OMG a weird new disease affecting "one in six women" especially "history of depression" types so watch the fuck out Jezebel readers! Tokaphobia is the fear of something completely natural and timeless, and if our brain wasn't operating on, like, way too many of them right now we'd be drenching this post in drug references. Anyway! Tokophobic Jaqueline is totally normal, until she gets pregnant, at which point, about a trimester in, her fetuses turn into deranged demon aliens growing inside her womb trying to take control of her body. Sound familiar? So anyway, she aborts them. But they refuse to be defeated!
'I close my eyes and start to drift off and that's when they appear. Sometimes I hear them giggling from my cupboard or playing with Barbie at the end of my bed.' In the dream Jacqueline is happy, until she rushes to hug her children and finds them covered in blood. 'I tell them again and again, "I'm sorry Mummy wasn't brave enough to have you."'
Ok, the rest of this story is hard to read. It's all about women who have traumatic childhoods that are exacerbated by traumatic and painful childbirths and people equating childbirth with rape and violence and pretty much only serves to remind us why, despite our relentless hateration of our health care system, that drugs and C-sections exist. Also: suppressed memories. Which this story is very shortly about to become!
Hard Labor [Telegraph]
DISCUSSION
Um, I'm like totally barren (my doctor keeps trying to explain what reproductive options I have and couldn't be less interested in hearing about it) and I still have nightmares about giving birth to weird hybrid/talking/evil demon babies.
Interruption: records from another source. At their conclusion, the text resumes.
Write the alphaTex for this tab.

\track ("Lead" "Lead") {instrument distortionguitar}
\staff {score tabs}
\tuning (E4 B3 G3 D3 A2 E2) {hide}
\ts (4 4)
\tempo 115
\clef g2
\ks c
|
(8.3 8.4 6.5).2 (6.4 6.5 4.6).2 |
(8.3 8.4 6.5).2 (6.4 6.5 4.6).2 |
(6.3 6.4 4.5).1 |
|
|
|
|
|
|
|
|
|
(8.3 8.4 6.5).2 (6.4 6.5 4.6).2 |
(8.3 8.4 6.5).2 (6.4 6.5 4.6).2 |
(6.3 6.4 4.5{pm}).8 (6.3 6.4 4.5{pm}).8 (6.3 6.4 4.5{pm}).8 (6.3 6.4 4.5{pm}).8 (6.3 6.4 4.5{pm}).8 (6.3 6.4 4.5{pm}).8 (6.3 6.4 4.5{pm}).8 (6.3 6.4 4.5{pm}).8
Those started, by the way, when I was about 8. I should also mention that my mom used to teach lamaze classes in our living room and for many years I thought that those filmstrips were something EVERYONE watched for fun... I love kids, but when I get some of my own I'm adopting them from the kennel. I also hereby volunteer to take the older ones, because I don't think I can be trusted to take care of anything that doesn't have a completely formed skull.